I’ve worked a lot on tabletop games this year because of my involvement with Vampire: the Masquerade 5th Edition, and I developed a yearning for the kind of design writing about tabletop games that we have for larp in the form of the Knutepunkt books.
As sometimes happens, it turns out this already existed, and had for some time. I found the first two Analog Game Studies collections at Gencon, and just finished reading the first one, published in 2016. It collects the articles originally published online in the journal in 2014.
This is good stuff, and I’m happy to know that there’s already a few years worth more out for me to read!
From the perspective of a reader like me who’s interested in roleplaying game design, the highlights from vol. 1 are Jason Morningstar’s article Visual Design as Metaphor: The Evolution of a Character Sheet and Evan Torner’s Uncertainty in Analog Role-Playing Games.

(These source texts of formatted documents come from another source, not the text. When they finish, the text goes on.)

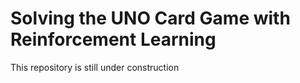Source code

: # Solving the UNO Card Game with Reinforcement Learning
This repository is still under construction
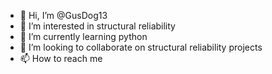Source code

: - 👋 Hi, I’m @GusDog13
- 👀 I’m interested in structural reliability
- 🌱 I’m currently learning python
- 💞️ I’m looking to collaborate on structural reliability projects
- 📫 How to reach me

<!---
GusDog13/GusDog13 is a ✨ special ✨ repository because its `README.md` (this file) appears on your GitHub profile.
You can click the Preview link to take a look at your changes.
--->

Morningstar’s article takes a classic design question of the character sheet and goes through his own process in developing one for the game Night Witches. Torner writes about uncertainty from many different perspectives, using published games as examples. I especially liked the consideration of uncertainty created by other players, as that’s a design space close to my heart.
Other interesting articles include Nathan Altice’s The Playing Card Platform and Sarah Lynne Bowman and Evan Torner’s Post-Larp Depression. Both felt like the kind of baseline articles about a given subject that can now be referenced in a thousand articles in the future.
The last article in the book is Lizzie Stark’s The Curse of Writing Autobiographical Games, in which she writes about designing a game called The Curse. The subject is deeply personal and the essay is a wonderful, clear example of how difficult subject matter becomes design.